Surveying recent comments responding to a recent blog post, I find myself wondering if there is some logical disconnect between the reality of daily blogging and the expectations of our site visitors. Blogs, as far as I understand the form, and I assure you it is not one I am altogether comfortable with, are intended to be spontaneous, fast and opinionated comment on breaking news. As a result, they are not going to be comprehensive and they are going to reflect the author's perspective.
For the record, I am a lifelong liberal Catholic Democrat, from a N.Y. union-supporting, public sectoring, civil service family. I don't think I can be any clearer than that about my biases and background. I know plenty of our site visitors consider liberal-Catholic to be an oxymoron. So be it; I'll never convince them otherwise, so let's just move on. You can assume when I write an OPINION based blog post (as opposed to items which are more or less straight news reporting) that it is not going to be objective (if there is such a thing at all in any mainstream media these days) and will be filtered through my worldview just as your opinion-based rebuttals are filtered through yours. (I wonder if the same posters here who complain about the bias of America bloggers are likewise leaving lenghty complaints at First Things or Crisis, the National Review or American Spectator about including more liberal commentators on their blogs or if they similarly complain that blog posts are not comprehensive enough.) For more considered opinion (partly because we indeed devote more time to it than a small fraction of the 24-hour news cycle) and for a variety of perspectives from the contemporary Catholic world, I'd invite site visitors to consider the magazine, America. Your expectations can, and should, be higher for what we actually publish in print. I would have to say the blog In All Things is an altogether different animal (too fast and too furious?).

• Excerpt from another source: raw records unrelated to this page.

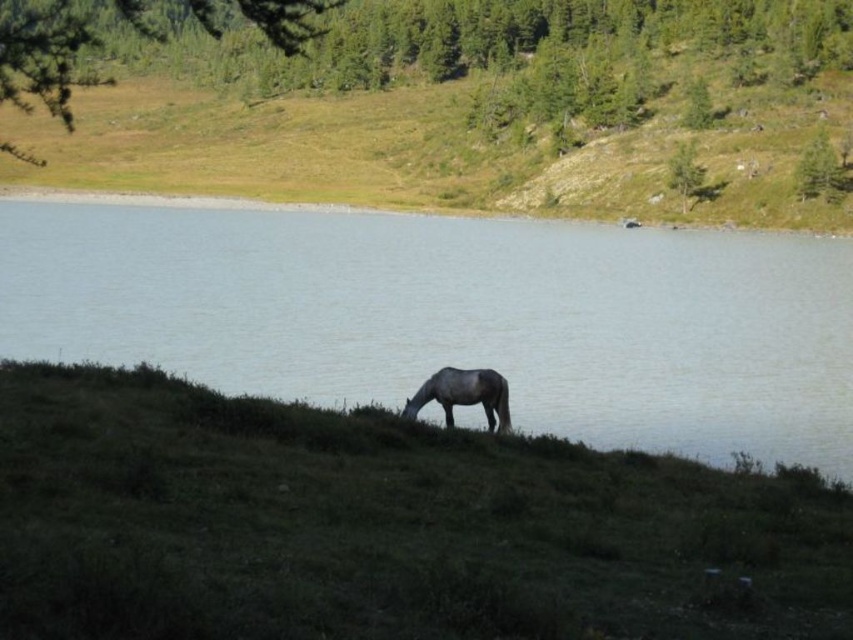
You are a photographer planning to take a photo of the clear water at center and the gray matte horse at lower center. You want to ensure both are in focus. Which object should you adjust your camera focus on first to achieve this?

The clear water at center is much taller than the gray matte horse at lower center. To ensure both are in focus, you should focus on the gray matte horse at lower center first since it is closer to the camera.

You are standing at the edge of the water and see the gray matte horse at lower center and the green grassy hillside at center. Which object is closer to your right side?

The gray matte horse at lower center is closer to your right side because the green grassy hillside at center is positioned on the left side of it.

You are standing at the edge of the water and want to walk towards the green grassy hillside at center. Which path would require less effort, walking through the green grassy at lower center or going around it?

Walking through the green grassy at lower center would require less effort because it is shorter than the green grassy hillside at center, making it easier to traverse.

So with subjectivity, and, yes, I will admit some degree of superficiality (blog posts make journalism's "literature in a hurry" seem painstaking) as a given, what can we expect from each other here online? Some alerts to breaking news, perhaps a different spin on news then you might find elsewhere, and I'd say at the least, civility and generosity in dialogue--you know things from which they will know we are Christians by our, etc. I hope I respond with courtesy and respect to all commentators here as my job duties allow (believe it or not I have lots more to do than patrol this blog). I acknowledge some snarky lapses, but I would have to say dealing with some of the particulary unkind comments left behind by some of our regulars is one of the reasons I can find blogging duties here at America dispiriting.
The last few months covering the HHS fiasco have been instructive for me as a Catholic journalist. I have been vilified by both the right and left wing factions of the church, sometimes over the same post. Clearly a thick skin, or at least thicker than I have, is required if one is foolish enough (or contractually obligated) to enter the blogosphere, but I guess I would prefer it were not so.
There I feel better. God bless all here.